# [PROBLEM REQUIREMENTS]
Which lines run from the start of the data below to the line containing "The site is"? Set them down exactly, with none added.
DATA TO PROCESS START
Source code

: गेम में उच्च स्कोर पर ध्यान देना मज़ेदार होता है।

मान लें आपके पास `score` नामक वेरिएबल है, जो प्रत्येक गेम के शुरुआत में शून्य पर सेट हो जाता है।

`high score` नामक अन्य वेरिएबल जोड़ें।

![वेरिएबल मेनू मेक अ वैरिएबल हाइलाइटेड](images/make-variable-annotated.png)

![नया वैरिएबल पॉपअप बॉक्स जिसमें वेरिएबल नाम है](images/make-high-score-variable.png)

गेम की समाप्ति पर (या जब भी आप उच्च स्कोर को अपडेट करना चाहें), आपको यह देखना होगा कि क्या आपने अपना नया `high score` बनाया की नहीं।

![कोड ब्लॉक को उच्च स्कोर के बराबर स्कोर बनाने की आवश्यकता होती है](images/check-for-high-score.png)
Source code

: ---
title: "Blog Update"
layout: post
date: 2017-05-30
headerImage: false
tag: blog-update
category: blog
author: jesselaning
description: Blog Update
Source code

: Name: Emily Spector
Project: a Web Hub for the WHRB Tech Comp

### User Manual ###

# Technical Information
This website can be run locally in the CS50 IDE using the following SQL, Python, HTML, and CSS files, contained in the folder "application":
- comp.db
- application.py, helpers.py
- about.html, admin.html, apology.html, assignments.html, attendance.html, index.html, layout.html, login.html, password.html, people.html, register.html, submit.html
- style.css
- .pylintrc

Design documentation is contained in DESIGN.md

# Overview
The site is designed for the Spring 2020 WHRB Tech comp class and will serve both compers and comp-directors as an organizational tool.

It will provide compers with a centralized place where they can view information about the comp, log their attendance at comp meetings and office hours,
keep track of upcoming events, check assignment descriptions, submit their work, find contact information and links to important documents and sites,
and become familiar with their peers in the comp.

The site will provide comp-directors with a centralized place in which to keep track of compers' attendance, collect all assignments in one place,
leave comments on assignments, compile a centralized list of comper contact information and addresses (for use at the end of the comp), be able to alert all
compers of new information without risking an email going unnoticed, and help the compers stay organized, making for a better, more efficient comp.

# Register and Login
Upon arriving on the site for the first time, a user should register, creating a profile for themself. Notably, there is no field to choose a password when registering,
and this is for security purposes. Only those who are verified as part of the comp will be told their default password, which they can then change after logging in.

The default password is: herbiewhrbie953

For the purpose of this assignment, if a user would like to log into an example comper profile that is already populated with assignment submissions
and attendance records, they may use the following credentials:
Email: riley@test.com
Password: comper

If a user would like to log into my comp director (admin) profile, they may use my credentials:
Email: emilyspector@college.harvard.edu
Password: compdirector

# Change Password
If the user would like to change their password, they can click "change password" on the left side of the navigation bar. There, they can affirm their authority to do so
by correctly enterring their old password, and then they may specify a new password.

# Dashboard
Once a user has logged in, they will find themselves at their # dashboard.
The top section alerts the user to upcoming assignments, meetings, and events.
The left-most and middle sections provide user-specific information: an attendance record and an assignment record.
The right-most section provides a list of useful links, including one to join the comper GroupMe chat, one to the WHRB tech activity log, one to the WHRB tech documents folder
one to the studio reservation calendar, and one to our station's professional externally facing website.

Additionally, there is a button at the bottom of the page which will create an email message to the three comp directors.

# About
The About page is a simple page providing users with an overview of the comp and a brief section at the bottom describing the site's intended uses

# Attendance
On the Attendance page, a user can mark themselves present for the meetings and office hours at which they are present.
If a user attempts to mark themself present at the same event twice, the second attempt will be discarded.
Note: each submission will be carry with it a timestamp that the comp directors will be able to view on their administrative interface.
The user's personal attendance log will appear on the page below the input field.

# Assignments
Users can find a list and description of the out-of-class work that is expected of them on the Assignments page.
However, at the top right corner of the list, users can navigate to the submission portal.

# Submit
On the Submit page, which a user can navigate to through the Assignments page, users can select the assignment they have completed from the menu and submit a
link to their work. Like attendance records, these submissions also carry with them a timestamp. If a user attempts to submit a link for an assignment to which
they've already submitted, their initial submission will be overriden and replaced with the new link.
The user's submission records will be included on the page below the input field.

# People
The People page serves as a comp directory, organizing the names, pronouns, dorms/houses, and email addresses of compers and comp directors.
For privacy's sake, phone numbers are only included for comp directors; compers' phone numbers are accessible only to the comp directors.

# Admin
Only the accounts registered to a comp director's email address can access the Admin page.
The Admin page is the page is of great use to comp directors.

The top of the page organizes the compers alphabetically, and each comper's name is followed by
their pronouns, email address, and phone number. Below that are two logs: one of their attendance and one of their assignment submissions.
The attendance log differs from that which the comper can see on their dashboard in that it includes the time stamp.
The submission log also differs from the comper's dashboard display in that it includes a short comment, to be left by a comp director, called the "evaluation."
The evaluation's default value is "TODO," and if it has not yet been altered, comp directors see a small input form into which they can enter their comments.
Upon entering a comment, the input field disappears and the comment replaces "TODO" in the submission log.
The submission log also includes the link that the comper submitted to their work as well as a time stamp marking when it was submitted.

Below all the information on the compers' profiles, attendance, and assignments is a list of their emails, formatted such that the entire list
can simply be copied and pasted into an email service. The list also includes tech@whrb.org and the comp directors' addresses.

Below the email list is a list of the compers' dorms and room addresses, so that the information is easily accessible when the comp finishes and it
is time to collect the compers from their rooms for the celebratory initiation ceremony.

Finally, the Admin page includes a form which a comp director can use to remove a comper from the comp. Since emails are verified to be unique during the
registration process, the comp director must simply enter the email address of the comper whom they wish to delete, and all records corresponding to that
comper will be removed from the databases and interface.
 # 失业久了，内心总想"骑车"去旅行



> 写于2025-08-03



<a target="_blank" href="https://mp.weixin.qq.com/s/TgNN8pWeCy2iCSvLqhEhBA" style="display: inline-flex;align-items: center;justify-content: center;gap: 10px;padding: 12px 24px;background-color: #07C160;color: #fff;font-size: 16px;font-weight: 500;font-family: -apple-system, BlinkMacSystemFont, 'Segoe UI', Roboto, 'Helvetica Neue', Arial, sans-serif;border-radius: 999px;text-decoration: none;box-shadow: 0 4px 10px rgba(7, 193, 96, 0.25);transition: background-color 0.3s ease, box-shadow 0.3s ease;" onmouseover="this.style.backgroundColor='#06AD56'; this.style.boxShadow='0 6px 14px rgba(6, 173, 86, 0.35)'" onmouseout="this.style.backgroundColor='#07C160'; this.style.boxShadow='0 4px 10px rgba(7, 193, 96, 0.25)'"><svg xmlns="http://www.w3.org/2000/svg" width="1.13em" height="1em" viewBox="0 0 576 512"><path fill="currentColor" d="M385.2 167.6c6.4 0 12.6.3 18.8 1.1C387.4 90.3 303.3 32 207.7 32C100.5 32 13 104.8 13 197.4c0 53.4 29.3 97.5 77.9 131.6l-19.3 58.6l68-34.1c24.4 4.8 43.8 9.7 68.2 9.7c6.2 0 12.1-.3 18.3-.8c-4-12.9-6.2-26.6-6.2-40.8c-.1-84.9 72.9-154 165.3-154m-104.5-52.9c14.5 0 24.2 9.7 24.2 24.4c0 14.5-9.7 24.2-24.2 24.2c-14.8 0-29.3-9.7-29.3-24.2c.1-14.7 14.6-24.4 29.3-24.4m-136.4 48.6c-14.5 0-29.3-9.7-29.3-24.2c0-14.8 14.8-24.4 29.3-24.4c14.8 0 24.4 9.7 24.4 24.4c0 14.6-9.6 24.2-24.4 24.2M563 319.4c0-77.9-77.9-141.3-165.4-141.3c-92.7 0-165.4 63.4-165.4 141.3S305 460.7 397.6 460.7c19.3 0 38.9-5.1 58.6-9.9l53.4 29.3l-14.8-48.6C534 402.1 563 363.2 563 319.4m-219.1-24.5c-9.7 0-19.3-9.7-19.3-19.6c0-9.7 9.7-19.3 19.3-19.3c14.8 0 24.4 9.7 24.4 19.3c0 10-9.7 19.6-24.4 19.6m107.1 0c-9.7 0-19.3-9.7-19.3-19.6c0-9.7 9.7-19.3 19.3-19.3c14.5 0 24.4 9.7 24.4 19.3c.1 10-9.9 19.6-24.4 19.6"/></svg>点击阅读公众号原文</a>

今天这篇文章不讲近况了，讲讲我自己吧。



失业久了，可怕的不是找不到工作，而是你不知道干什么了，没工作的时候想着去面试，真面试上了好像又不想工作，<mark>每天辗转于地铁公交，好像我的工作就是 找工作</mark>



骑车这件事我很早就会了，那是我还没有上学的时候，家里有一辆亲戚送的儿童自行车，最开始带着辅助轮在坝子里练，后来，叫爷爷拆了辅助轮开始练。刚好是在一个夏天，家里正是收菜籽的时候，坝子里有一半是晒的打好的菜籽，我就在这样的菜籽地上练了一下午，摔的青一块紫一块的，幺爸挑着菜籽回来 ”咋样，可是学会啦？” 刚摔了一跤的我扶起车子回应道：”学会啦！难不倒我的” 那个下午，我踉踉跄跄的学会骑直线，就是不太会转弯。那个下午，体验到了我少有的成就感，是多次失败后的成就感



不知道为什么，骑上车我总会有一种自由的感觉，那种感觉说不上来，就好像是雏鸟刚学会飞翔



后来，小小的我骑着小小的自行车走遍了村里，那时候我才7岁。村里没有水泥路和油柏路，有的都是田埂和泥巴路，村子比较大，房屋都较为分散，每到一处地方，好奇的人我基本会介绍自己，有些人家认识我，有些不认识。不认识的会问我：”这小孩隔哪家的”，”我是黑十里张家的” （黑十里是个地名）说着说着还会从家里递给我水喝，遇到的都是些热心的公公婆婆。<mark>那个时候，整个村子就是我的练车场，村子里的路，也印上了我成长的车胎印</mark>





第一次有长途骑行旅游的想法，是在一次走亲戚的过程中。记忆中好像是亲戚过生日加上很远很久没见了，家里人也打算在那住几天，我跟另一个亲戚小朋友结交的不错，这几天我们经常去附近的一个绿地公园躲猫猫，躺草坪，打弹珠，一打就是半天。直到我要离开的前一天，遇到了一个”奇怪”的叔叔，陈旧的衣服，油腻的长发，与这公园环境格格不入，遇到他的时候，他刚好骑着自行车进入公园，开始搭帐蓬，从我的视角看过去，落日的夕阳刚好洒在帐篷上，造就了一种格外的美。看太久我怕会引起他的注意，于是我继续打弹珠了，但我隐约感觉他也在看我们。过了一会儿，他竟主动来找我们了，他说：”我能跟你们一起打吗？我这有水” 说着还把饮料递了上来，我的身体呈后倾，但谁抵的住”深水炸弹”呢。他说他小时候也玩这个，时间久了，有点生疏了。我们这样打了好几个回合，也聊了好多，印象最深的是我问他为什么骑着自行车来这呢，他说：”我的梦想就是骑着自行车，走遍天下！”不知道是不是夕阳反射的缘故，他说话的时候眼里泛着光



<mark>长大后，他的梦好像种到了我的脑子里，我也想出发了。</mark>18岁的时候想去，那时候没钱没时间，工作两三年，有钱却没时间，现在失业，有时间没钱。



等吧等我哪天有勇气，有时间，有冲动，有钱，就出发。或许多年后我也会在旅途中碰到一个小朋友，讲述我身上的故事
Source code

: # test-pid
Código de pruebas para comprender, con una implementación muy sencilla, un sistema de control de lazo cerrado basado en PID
DATA TO PROCESS END
# [ANSWER FOR THIS EXERCISE]
Source code

: गेम में उच्च स्कोर पर ध्यान देना मज़ेदार होता है।

मान लें आपके पास `score` नामक वेरिएबल है, जो प्रत्येक गेम के शुरुआत में शून्य पर सेट हो जाता है।

`high score` नामक अन्य वेरिएबल जोड़ें।

![वेरिएबल मेनू मेक अ वैरिएबल हाइलाइटेड](images/make-variable-annotated.png)

![नया वैरिएबल पॉपअप बॉक्स जिसमें वेरिएबल नाम है](images/make-high-score-variable.png)

गेम की समाप्ति पर (या जब भी आप उच्च स्कोर को अपडेट करना चाहें), आपको यह देखना होगा कि क्या आपने अपना नया `high score` बनाया की नहीं।

![कोड ब्लॉक को उच्च स्कोर के बराबर स्कोर बनाने की आवश्यकता होती है](images/check-for-high-score.png)
Source code

: ---
title: "Blog Update"
layout: post
date: 2017-05-30
headerImage: false
tag: blog-update
category: blog
author: jesselaning
description: Blog Update
Source code

: Name: Emily Spector
Project: a Web Hub for the WHRB Tech Comp

### User Manual ###

# Technical Information
This website can be run locally in the CS50 IDE using the following SQL, Python, HTML, and CSS files, contained in the folder "application":
- comp.db
- application.py, helpers.py
- about.html, admin.html, apology.html, assignments.html, attendance.html, index.html, layout.html, login.html, password.html, people.html, register.html, submit.html
- style.css
- .pylintrc

Design documentation is contained in DESIGN.md

# Overview
The site is designed for the Spring 2020 WHRB Tech comp class and will serve both compers and comp-directors as an organizational tool.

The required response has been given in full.